V-SAT: Video Subtitle Annotation Tool
Arpita Kundu, Joyita Chakraborty, Anindita Desarkar, Aritra Sen, Srushti Anil Patil, Vishwanathan Raman
TL;DR
This work addresses pervasive subtitle quality problems—timing, content accuracy, formatting, and on-screen placement—by proposing V-SAT, a unified multimodal pipeline that jointly detects and corrects language- and image-based subtitle issues using LLMs, VLMs, image processing, and ASR, with a human-in-the-loop validation.

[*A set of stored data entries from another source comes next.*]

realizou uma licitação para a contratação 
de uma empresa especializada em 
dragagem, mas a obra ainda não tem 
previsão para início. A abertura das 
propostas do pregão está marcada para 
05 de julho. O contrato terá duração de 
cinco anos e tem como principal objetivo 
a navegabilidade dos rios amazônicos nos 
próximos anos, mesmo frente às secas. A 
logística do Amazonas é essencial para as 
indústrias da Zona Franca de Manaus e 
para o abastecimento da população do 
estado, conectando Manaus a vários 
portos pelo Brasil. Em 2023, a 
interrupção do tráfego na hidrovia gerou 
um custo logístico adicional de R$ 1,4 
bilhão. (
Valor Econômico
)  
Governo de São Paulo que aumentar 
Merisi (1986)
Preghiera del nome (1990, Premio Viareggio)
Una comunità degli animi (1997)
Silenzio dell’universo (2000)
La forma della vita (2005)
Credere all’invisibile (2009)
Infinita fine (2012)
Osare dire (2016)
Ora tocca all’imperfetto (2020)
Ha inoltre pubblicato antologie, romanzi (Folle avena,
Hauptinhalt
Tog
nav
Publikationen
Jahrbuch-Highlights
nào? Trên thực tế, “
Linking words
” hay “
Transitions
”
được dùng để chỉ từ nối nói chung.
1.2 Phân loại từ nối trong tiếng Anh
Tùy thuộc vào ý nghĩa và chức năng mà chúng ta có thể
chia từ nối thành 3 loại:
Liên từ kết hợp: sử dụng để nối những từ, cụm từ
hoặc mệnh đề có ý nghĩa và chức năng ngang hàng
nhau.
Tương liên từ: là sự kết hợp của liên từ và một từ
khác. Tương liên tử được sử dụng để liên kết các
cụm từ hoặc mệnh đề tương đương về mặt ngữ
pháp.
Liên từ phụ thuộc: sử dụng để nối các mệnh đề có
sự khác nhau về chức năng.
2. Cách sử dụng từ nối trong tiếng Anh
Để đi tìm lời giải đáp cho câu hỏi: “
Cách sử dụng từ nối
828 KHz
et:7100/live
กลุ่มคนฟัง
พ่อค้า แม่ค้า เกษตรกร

The approach leverages audio-visual context to improve synchronization, readability, and contextual fidelity, and demonstrates substantial quality gains (e.g., reducing SUBER from $9.6$ to $3.54$ and achieving image-mode F1-scores around $0.80$). It provides an end-to-end demonstration interface, a modular toolbox of techniques (including saliency-based positioning and contextual spelling with LLMs), and a pathway toward real-time, multilingual, and streaming-platform integration. The work offers a practical, scalable solution with broad implications for accessibility, localization, and high-quality media consumption across platforms.
Abstract
The surge of audiovisual content on streaming platforms and social media has heightened the demand for accurate and accessible subtitles. However, existing subtitle generation methods primarily speech-based transcription or OCR-based extraction suffer from several shortcomings, including poor synchronization, incorrect or harmful text, inconsistent formatting, inappropriate reading speeds, and the inability to adapt to dynamic audio-visual contexts. Current approaches often address isolated issues, leaving post-editing as a labor-intensive and time-consuming process. In this paper, we introduce V-SAT (Video Subtitle Annotation Tool), a unified framework that automatically detects and corrects a wide range of subtitle quality issues. By combining Large Language Models(LLMs), Vision-Language Models (VLMs), Image Processing, and Automatic Speech Recognition (ASR), V-SAT leverages contextual cues from both audio and video. Subtitle quality improved, with the SUBER score reduced from 9.6 to 3.54 after resolving all language mode issues and F1-scores of ~0.80 for image mode issues. Human-in-the-loop validation ensures high-quality results, providing the first comprehensive solution for robust subtitle annotation.